The behavior of the command line parameter –trust-cert of the cmk-update-agent command has been changed. Previously, the entire certificate chain was checked and the highest self-signed certificate found in the hierarchy was trusted; this is usually the root or an intermediate certificate. From Checkmk 2.3.0, only the server certificate is imported and trusted.

This might be the issue you experience, as I have the same problem, as I rely on --trust-cert when registering hosts for automatic agent updates and do not provide a [certificate via the Agent Bakery] (Automatic agent updates - Distribute agents and plug-ins automatically). In this case, from Checkmk 2.3.0 hosts already lose the trust position when the server certificate expires, hosts registered with Checkmk 2.2.0 only when the root or intermediate certificates expire.

Hello agstITc,

thanks for your reply. I did notice this section in the documentation, but was thinking that does not meet to my situation cause:

1. I use a self-signed server certificate (no ca cert). *1
2. I do provide a certificate via the Agent Bakery.
3. The linux agent updater accepts the certificate.

Do you think I miss something?

*1 Self-signed certs seems to be ca certs

Im not sure, but I do use a self-signed certificate also and provide a certificate via Agent bakery and experience the exact same issue with windows agent updater…
Therefore it must have sth. to do with the hierarchy of certificates, as I used the -t parameters for it to work on version 2.2.0 and below without any issues.

Maybe the problem with self-signed certificates is, they are ca certs but the updater wants server certs now.

But the error message points to the hostname not the type…

Seems conflicting to me

2.3.0 - 3.3. Update to version 2.3.0 / 4.3. Certificate check for agent updates ⇗

“The behavior of the command line parameter --trust-cert of the cmk-update-agent command has been changed.
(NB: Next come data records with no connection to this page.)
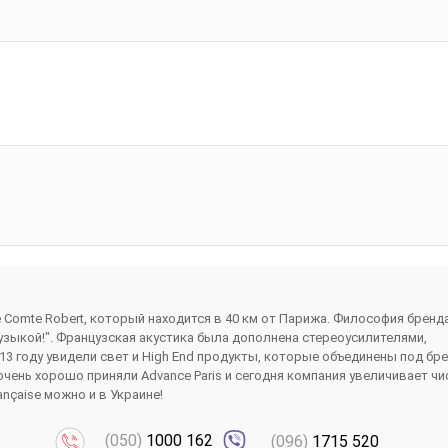
ie Comte Robert, который находится в 40 км от Парижа. Философия бренд
узыкой!". Французская акустика была дополнена стереоусилителями,
13 году увидели свет и High End продукты, которые объединены под бр
 очень хорошо приняли Advance Paris и сегодня компания увеличивает ч
ançaise можно и в Украине!
(050)
1000 162
(096)
1715 520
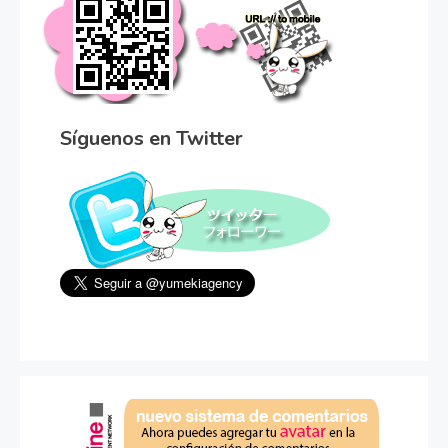
Síguenos en Twitter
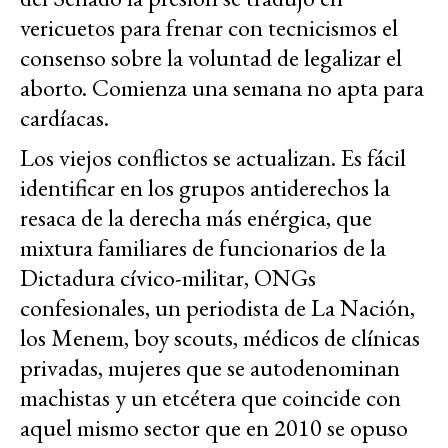
vericuetos para frenar con tecnicismos el
consenso sobre la voluntad de legalizar el
aborto. Comienza una semana no apta para
cardíacas.
Los viejos conflictos se actualizan. Es fácil
identificar en los grupos antiderechos la
resaca de la derecha más enérgica, que
mixtura familiares de funcionarios de la
Dictadura cívico-militar, ONGs
confesionales, un periodista de La Nación,
los Menem, boy scouts, médicos de clínicas
privadas, mujeres que se autodenominan
machistas y un etcétera que coincide con
aquel mismo sector que en 2010 se opuso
Previously, the entire certificate chain was checked and the highest self-signed certificate found in the hierarchy was trusted; this is usually the root or an intermediate certificate. From Checkmk 2.3.0, only the server certificate is imported and trusted.”
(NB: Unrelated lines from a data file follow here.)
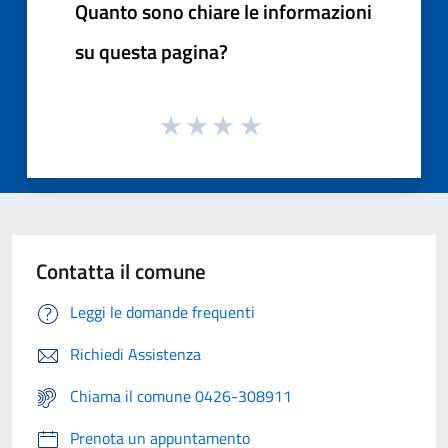
Quanto sono chiare le informazioni
su questa pagina?
Contatta il comune
Leggi le domande frequenti
Richiedi Assistenza
Chiama il comune 0426-308911
Prenota un appuntamento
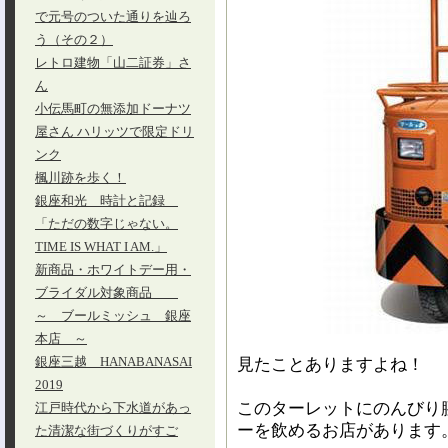
で元号のついた通りを辿ろ
う（その２）
レトロ建物「山二証券」さ
ん
小伝馬町の無添加ドーナツ
屋さん ハリッツで限定ドリ
ンク
楓川跡を歩く！
銀座和光 時計と記録
「ただの数字じゃない。
TIME IS WHAT I AM.」
新商品・ホワイトデー用・
ブライダル対象商品
～ ブールミッシュ 銀座
本店 ～
銀座三越 HANABANASAI
見たことありますよね！
2019
このターレットにのんびり
江戸時代から下水道があっ
ーを飲めるお店があります
た清潔な街づくりがすご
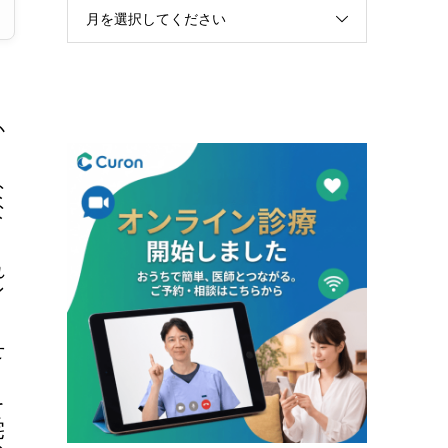
月を選択してください
か
な
な
う
れ
ン
せ
て
宅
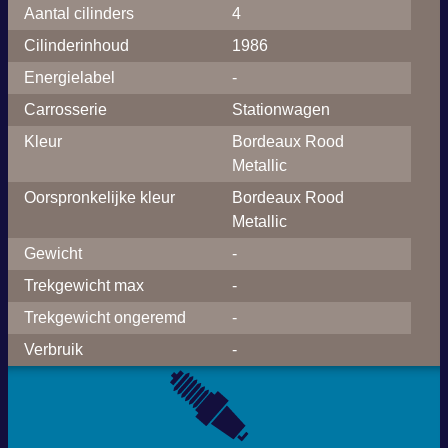
Aantal cilinders
4
Cilinderinhoud
1986
Energielabel
-
Carrosserie
Stationwagen
Kleur
Bordeaux Rood
Metallic
Oorspronkelijke kleur
Bordeaux Rood
Metallic
Gewicht
-
Trekgewicht max
-
Trekgewicht ongeremd
-
Verbruik
-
2.3.0 - 6.1. Automatic agent updates / 7.1. The connection over SSL/TLS does not function ⇗

“In the HTTPS configuration of the agent updater rule a root certificate must be specified with which the connection to the Checkmk server can be verified. In other words: the certificate chain included in the Checkmk server’s server certificate must be verifiable by the certificate given here. Often the server certificate is specified here instead — this is however not suitable for this purpose.”

I updated from 2.2.0p12 to 2.3.0p19 yesterday and am also experiencing the same problem.

The only thing that surprises me is that only the agents on the Windows systems are affected. The agents on the Linux hosts were updated without any problems.
Reinstalling an agent on a Windows system did not resolve the problem.

I’m also using a self-signed certificate.

I have solved this problem in my case today. The certificate needs to contain not only the ‘common name’ but also the ‘subject alternative name’. Hope this helps.